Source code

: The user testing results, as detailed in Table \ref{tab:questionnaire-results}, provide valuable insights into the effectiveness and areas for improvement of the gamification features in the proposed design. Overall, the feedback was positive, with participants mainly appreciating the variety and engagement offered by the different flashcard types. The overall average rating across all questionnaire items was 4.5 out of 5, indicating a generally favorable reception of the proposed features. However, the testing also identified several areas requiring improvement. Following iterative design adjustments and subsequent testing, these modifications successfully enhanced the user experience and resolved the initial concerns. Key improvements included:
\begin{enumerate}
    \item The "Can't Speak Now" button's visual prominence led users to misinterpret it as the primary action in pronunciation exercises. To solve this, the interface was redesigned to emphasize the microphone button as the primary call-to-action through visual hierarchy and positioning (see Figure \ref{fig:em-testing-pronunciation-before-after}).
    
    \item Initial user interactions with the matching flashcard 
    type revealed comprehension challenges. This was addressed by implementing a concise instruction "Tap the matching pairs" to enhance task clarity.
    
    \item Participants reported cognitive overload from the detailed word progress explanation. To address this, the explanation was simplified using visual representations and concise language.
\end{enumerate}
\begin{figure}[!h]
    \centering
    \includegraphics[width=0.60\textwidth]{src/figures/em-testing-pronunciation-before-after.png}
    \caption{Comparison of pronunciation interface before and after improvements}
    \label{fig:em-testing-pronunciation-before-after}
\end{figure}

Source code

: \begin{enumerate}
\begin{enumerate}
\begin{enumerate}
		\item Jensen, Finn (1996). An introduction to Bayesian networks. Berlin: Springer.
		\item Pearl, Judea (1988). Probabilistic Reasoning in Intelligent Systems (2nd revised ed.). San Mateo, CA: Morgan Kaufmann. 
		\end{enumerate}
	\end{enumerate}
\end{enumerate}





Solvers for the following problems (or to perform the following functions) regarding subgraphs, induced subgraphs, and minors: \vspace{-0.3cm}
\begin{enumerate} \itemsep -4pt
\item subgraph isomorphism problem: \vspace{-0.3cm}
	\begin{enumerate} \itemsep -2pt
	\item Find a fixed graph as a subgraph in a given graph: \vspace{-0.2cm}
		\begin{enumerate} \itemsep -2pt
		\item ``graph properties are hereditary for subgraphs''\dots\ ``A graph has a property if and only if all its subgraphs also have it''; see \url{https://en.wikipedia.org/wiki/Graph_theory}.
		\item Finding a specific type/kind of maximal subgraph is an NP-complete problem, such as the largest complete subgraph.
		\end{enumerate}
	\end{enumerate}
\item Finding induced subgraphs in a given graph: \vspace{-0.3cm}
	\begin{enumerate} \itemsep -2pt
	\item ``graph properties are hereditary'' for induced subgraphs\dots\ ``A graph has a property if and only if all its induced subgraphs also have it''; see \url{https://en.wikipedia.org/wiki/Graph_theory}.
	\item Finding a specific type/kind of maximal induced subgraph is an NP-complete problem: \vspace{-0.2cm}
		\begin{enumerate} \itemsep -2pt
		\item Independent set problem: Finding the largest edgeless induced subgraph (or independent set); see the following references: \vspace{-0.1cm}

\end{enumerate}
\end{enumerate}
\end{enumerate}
=-=-=
From the records above, copy only the lines starting with the line that holds "Find a fixed" and going on through the line that holds "are hereditary for", exactly as written.

### EXPECTED OUTPUT
	\item Find a fixed graph as a subgraph in a given graph: \vspace{-0.2cm}
		\begin{enumerate} \itemsep -2pt
		\item ``graph properties are hereditary for subgraphs''\dots\ ``A graph has a property if and only if all its subgraphs also have it''; see \url{https://en.wikipedia.org/wiki/Graph_theory}.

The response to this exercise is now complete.